• [Records supplied]
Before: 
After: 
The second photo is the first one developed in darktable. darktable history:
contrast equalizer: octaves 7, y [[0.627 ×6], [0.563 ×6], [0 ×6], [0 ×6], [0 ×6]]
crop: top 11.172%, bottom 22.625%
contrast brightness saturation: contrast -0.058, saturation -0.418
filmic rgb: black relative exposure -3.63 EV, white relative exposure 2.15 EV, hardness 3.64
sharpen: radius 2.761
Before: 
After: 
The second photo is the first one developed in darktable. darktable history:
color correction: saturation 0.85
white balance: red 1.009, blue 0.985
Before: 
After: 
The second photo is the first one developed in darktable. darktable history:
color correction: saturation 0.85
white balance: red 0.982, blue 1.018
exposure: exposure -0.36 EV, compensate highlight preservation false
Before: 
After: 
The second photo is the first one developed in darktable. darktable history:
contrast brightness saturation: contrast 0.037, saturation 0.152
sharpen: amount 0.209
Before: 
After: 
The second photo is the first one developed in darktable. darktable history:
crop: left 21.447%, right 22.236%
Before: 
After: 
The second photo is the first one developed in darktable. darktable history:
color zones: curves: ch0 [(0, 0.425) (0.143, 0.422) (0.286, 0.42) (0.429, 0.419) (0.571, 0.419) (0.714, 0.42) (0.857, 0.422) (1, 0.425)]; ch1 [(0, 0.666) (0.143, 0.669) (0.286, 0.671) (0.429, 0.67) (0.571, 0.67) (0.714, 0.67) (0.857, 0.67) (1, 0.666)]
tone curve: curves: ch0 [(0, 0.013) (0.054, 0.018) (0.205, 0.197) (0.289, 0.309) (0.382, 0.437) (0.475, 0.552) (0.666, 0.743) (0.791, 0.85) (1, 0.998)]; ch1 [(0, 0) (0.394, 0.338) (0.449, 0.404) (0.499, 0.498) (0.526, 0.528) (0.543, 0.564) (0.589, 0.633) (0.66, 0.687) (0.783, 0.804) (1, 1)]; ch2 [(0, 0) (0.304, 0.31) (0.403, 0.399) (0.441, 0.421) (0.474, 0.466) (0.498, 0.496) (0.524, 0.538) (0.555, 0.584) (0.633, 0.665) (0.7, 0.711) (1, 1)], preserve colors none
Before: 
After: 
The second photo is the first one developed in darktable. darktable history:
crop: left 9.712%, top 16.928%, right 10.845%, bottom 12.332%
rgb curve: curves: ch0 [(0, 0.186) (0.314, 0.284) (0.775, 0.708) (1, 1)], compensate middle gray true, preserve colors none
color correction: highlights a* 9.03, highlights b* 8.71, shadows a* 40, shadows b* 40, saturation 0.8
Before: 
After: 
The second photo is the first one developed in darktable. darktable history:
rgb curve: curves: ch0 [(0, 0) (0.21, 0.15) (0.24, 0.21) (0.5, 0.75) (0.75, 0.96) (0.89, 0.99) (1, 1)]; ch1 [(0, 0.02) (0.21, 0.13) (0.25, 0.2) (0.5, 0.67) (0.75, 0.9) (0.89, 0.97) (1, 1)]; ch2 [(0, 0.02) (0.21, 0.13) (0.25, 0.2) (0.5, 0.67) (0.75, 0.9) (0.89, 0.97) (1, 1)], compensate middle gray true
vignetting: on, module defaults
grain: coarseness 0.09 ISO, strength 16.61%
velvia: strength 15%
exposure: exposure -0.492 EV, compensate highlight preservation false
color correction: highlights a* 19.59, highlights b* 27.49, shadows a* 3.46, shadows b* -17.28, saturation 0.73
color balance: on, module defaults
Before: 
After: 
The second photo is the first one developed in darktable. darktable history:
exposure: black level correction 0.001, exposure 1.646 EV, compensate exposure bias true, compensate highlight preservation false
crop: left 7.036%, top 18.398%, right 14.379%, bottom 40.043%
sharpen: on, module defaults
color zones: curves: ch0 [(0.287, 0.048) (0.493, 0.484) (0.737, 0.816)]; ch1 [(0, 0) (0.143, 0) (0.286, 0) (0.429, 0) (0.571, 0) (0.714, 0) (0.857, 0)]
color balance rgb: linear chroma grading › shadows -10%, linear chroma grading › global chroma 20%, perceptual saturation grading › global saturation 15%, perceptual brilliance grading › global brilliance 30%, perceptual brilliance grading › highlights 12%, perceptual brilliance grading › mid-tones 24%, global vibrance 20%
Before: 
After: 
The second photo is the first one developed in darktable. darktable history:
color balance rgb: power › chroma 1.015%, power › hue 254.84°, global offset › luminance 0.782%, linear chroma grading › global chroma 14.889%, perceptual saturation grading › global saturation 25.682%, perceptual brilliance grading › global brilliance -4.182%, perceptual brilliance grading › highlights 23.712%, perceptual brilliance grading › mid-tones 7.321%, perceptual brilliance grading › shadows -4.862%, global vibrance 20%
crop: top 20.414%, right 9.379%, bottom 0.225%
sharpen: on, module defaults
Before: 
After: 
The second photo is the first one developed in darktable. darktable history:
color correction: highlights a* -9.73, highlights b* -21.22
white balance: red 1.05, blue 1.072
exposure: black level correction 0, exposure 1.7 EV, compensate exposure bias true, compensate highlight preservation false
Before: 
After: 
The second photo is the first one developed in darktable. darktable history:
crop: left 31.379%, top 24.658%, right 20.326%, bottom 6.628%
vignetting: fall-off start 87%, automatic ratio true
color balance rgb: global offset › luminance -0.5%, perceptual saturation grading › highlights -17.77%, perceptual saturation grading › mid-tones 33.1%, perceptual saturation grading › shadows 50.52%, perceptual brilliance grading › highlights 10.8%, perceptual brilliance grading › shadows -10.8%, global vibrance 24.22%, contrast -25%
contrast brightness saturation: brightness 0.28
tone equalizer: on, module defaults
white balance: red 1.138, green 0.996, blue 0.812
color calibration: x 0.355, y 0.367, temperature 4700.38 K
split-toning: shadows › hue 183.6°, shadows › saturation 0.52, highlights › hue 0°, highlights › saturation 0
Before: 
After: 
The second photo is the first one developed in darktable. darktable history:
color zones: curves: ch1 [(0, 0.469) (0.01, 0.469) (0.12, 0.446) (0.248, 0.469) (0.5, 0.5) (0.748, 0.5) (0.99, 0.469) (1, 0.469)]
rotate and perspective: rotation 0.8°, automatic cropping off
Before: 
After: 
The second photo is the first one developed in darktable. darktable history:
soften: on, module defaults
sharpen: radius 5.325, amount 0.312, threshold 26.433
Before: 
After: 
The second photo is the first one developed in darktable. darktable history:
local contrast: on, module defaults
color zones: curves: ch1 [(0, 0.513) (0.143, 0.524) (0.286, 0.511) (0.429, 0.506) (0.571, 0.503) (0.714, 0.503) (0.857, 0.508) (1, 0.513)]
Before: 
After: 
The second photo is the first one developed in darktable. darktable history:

• [Task instructions] Copy the lines from the first of the rows through the line containing "sharpen: radius 2.761", substituting "processed" for "developed" and leaving everything else unchanged.

• [Output]
Before: 
After: 
The second photo is the first one processed in darktable. darktable history:
contrast equalizer: octaves 7, y [[0.627 ×6], [0.563 ×6], [0 ×6], [0 ×6], [0 ×6]]
crop: top 11.172%, bottom 22.625%
contrast brightness saturation: contrast -0.058, saturation -0.418
filmic rgb: black relative exposure -3.63 EV, white relative exposure 2.15 EV, hardness 3.64
sharpen: radius 2.761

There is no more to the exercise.